The new economics of risk

The new economics of risk
May 18, 2017
The new economics of risk

For years, economists have been unhappy with the conventional textbook theory of risk aversion. This says that we have diminishing marginal utility of wealth: each extra pound brings us less satisfaction than the previous one. Because of this, we discount potential winnings and so refuse to take some bets even if they have positive expected pay-offs.

Sadly, however, as Matthew Rabin and Richard Thaler pointed out back in 2001, this theory is "not plausible". They show that it implies that a man who'd reject a 50-50 chance of losing £10 or winning £11 would also reject a 50-50 chance of losing £100 or winning an infinite amount of money: this is because if we discount one extra pound, we'll discount subsequent ones even more. But this is daft.

In a recent paper, however, economists at Columbia University have come up with a more sensible theory.

To see it, ask yourself: how much would I pay for a 50-50 chance of winning nothing or £100? The expected gain here is obviously £50, but risk averse people would pay less than this. How much less?

The answer depends on how we interpret (or code) the £100 and the stake. We imagine how we'd feel about that extra £100, and how we'd feel if we lost the stake money.

This coding, however, is imprecise, or noisy. We can't say for sure exactly how we'd feel about winning £100 or losing our stake. And the natural response to uncertainty is to do nothing unless the odds are in our favour. The noisier is the coding, the more risk-averse we'll be.

This might seem simple - although the Columbia economists wrap it up in fancy maths, as is required by academic convention. But it explains a lot.

First, it's consistent with a finding by Shane Frederick that people with greater cognitive abilities tend to be more tolerant of risks with positive expected pay-offs. If cleverer people find it easier to translate prospective monetary pay-offs into feelings (as is plausible) then they'll feel less uncertainty about gambles and so will take more.

It also explains a recent finding by Chris Brooks and colleagues. They show that older people are more risk averse than younger ones, even controlling for things that should affect attitudes to risk such as being retired or (arguably) having shorter time horizons. This might be because older folk are wise enough to know their limits. US researchers have shown that people's ability to take financial decisions declines after the age of 53, on average. If older people know this they should be more cautious about their ability to translate gains and losses into mental wellbeing and therefore be more cautious.

Thirdly, it explains ambiguity aversion - the tendency to avoid gambles with unknown pay-offs even more than we avoid ones with known pay-offs. Being unable to attach probabilities to pay-offs introduces another layer of noise into the coding process, thus making us more cautious.

Another thing it explains is the certainty effect: our willingness to pay more to reduce a risk from (say) 10 per cent to zero than to reduce it from 30 per cent to 20 per cent. Our attitudes to risk are a bit like our attitudes to shapes. If a picture is hanging slightly off-vertical, it unsettles us; we're sensitive to small deviations from the horizontal or vertical.
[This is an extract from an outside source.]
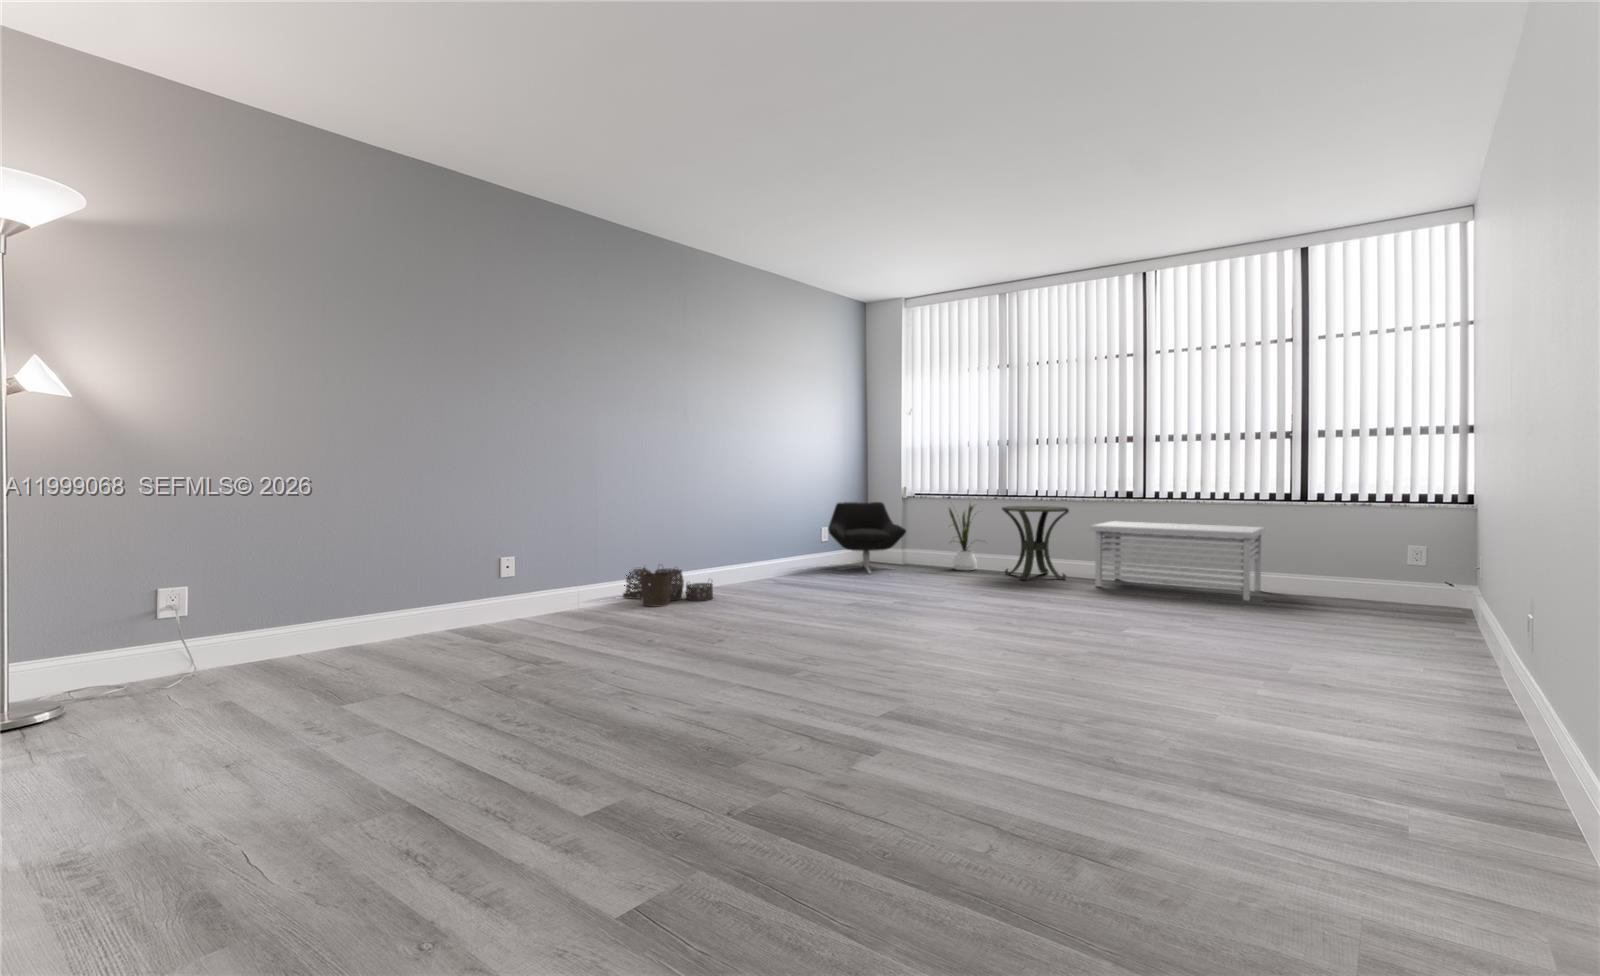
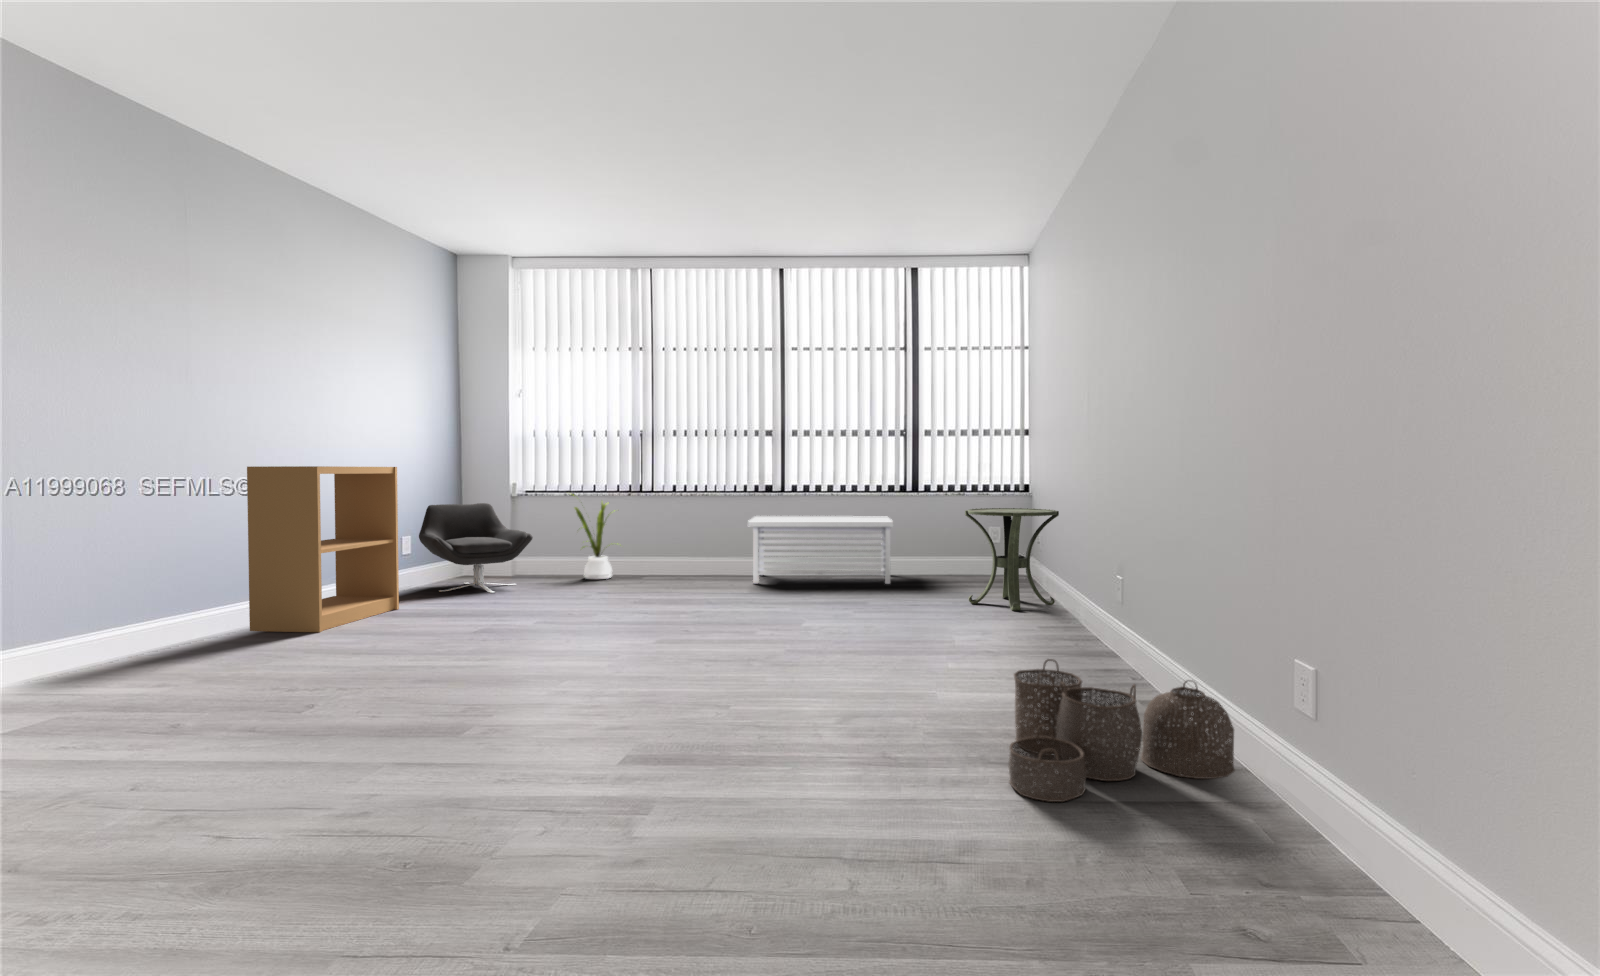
bookshelf: none [698,475,796,591] -> present [247,466,399,632]
side table: present [1002,506,1069,580] -> present [965,508,1059,610]
woven basket: present [623,568,713,606] -> present [1008,659,1235,802]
But we're not so sensitive to deviations from 45 degrees. Psychologists call this the oblique effect. A similar thing is true of risk: we code the difference between a zero and a 5 per cent probability as more significant than that between, say, 50 and 55 per cent.

Yet another thing this approach explains is the tendency to back outsiders even at unfavourable odds - the habit that leads to the favourite-long-shot bias in sport betting and to the excessive buying of speculative shares; Aim stocks, which are more speculative than most, have underperformed the All-Share for most of the past 20 years.

When we think about pay-offs it's natural to ask: what could I do with that money? For small sums the answer is often 'not much', whereas for big amounts it is. This can generate a non-linearity between pay-offs, at least when it is combined with mental accounting. For me, for example, a £2,000 win is better than 20 times a £100 win; it would get me an expensive guitar whereas £100 wouldn't make much difference. Non-linear coding can make objectively inferior outside bets more attractive than shorter-odds ones.

Finally, all this is consistent with an obvious fact, that all of us have different attitudes to risk, even controlling for wealth, education and so on. And we have different attitudes to risk in different domains: people who enjoy risky sports don't necessarily take lots of financial risk, and vice versa. Traditional theory has long been puzzled by the fact that people both buy insurance and gamble. The new theory solves this puzzle. It's simply because we code gains and losses differently in different contexts: our house being burgled is not just different in degrees from losing a tenner on the gee-gees, but is different in kind.

None of this is to say that the idea of diminishing marginal utility is wholly useless. It is the case that the fourth pint of beer doesn't taste as good as the first. But you can't build a general theory of choice upon what happens at last orders in the Lord Nelson.

In thinking about risk, we should perhaps ditch conventional economic theory and instead ask: how would I feel about particular gains and losses? How do we translate monetary changes into feelings? This translation differs not just across domains and from person to person but also from time to time. This might help explain why asset prices are so volatile - which is something else that conventional economics struggles to explain.